Hatırlatalım, Arapça clw kökünden gelen tecellînin, belirme, görünme, zuhur etme, açığa çıkma, açıklanma, aydınlanma anlamında bir kelime; ıstılahen, sâlikin kalbinde gayb alemine ait nurun belirmesi, ilâhî feyzin müminin kalbinde zuhur etmesi mânâsında olduğunu söylemiştik.
Arapça lwn (levn: renk) kökünden gelen renk verme, renklendirme, boyama, boyanma anlamındaki telvîn ise; ıstılahen, bir halden bir hale, bir makamdan bir makama geçme durumda olma demek.(Misalli Sözlük)
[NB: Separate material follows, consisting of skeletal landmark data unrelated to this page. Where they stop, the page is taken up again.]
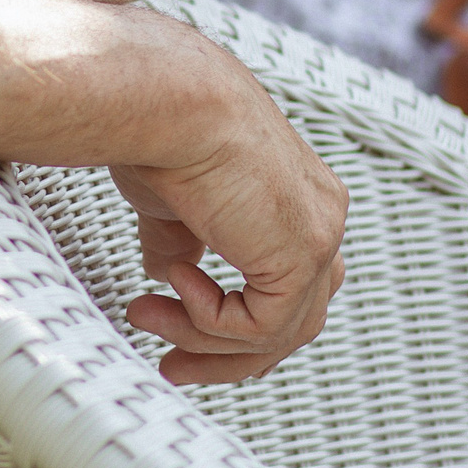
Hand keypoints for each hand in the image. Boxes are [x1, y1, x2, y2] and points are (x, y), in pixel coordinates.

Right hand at [109, 42, 348, 384]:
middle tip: (170, 366)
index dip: (241, 323)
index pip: (293, 285)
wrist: (168, 101)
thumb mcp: (172, 200)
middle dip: (225, 352)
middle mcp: (323, 216)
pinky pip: (263, 327)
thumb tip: (165, 274)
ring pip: (279, 332)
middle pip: (295, 319)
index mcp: (299, 198)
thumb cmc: (161, 131)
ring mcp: (321, 236)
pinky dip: (211, 320)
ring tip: (144, 315)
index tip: (179, 331)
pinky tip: (177, 281)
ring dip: (204, 340)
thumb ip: (182, 239)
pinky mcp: (304, 255)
Kur’an’da, Fatır Suresi’nin 27. Ayeti'nde zikrettiğimiz tevîn / renklendirme anlamında; “Göklerin ve yerin yaratılışı, dillerinizin / lisanlarınızın ve ten renklerinizin farklı olması da O’nun sınırsız kudretinin göstergelerindendir. Şüphesiz bunlarda hak ve hakikati idrak eden kimseler için dersler ve ibretler vardır” mealindeki Rum Suresi’nin 22. Ayeti'nde ise cinsleştirme / türleştirme / sınıflaştırma anlamında kullanılmaktadır Isafahanî, Kâmûsu’l- Muhît ve Vankulu da kelimenin bu ikinci anlamını daha çok öne çıkarırlar.
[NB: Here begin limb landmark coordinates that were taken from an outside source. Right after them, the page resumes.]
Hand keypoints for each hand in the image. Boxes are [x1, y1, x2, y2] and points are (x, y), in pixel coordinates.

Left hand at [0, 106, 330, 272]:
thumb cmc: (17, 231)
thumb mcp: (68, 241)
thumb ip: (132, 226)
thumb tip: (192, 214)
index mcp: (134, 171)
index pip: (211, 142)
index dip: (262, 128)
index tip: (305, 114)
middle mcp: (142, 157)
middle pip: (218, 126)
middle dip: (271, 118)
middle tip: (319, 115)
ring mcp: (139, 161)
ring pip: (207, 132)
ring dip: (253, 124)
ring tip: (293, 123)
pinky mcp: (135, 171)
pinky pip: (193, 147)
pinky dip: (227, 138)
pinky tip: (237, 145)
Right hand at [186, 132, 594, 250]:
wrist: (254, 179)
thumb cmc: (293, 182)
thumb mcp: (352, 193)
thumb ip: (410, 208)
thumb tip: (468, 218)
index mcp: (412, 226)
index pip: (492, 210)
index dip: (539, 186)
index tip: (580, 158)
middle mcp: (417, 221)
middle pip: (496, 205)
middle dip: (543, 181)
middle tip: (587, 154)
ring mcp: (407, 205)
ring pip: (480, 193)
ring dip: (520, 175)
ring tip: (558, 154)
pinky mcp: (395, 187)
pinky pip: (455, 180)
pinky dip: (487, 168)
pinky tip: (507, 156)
Kâşânî (Tasavvuf Sözlüğü, çev.: Ekrem Demirli, İz Yayınları, İstanbul 2004), et-telvîn’i “Kulun hallerindeki değişiklik” olarak açıklarken, onun tecellî ile ilişkisini telvînü’t-tecellîyyi’z-zâhirî (zâhirî tecellîlerin telvîni), telvînü’t-tecellîyi’l-bâtınî (bâtınî tecellilerin telvîni), telvînü’t-tecellîyi’l-cem’i (birleştirici tecellilerin telvîni) terimleriyle birlikte, yine aynı üçlemeye tabi olarak et-temkîn üzerinden kurar.
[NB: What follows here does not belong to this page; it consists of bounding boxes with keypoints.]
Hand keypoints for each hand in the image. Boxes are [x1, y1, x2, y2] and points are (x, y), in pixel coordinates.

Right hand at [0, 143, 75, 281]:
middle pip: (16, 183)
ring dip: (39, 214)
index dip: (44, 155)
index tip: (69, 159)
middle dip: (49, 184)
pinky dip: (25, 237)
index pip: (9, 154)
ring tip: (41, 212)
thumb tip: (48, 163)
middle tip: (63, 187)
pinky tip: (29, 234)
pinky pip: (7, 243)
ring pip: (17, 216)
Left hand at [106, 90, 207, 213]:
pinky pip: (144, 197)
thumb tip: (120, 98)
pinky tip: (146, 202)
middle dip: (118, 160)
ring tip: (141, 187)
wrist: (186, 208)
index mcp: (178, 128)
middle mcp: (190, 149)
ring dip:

Tasavvufun her şubesi, telvîne hâl / makam olarak aynı derecede bir önem vermese de, İbn Arabî’nin “Telvin kulun hâllerinde yer değiştirmesidir. Bu hâl çoğunluğa göre eksik bir makam iken bize göre makamların en yetkinidir. Çünkü o, insan için amaca benzeme yeridir. Bunun nedeni ise hücumlardır.” (Fütûhât-ı Mekkiyye, cilt 7, çev: Ekrem Demirli, Litera Yayıncılık, İstanbul 2008) şeklindeki açıklamasıyla (İbn Arabî’de terim olarak yel almasa da, Sadreddin Konevî ve Davud el-Kayserî tarafından onun adıyla sistemleştirilen) Vahdet-i Vücûd doktrinini üzerinden geniş bir kullanım alanı bulmuştur.
Tecellî (ilâhî feyzin açığa çıkması) hayatın tümünü (her yeri ve her an’ı) kapsadığı halde, Wölfflin’in kelimeleriyle “hayat, kendi sahnelerini insanın her şeyi görebileceği ve olup bitenlerin içeriğinin gruplaşmayı sağlayacağı şekilde düzenlenmez.” (Sanat tarihinin Temel Kavramları, çev.: Ahmet Cemal, Hayalperest Yayınları, İstanbul 2015). Bu nedenle telvîn, şeylerin (mümkün olabildiğince) görülebileceği ve sınıflandırılılabileceği ilk düzey olarak tecellîye (ve bilahare temkine) bitişir.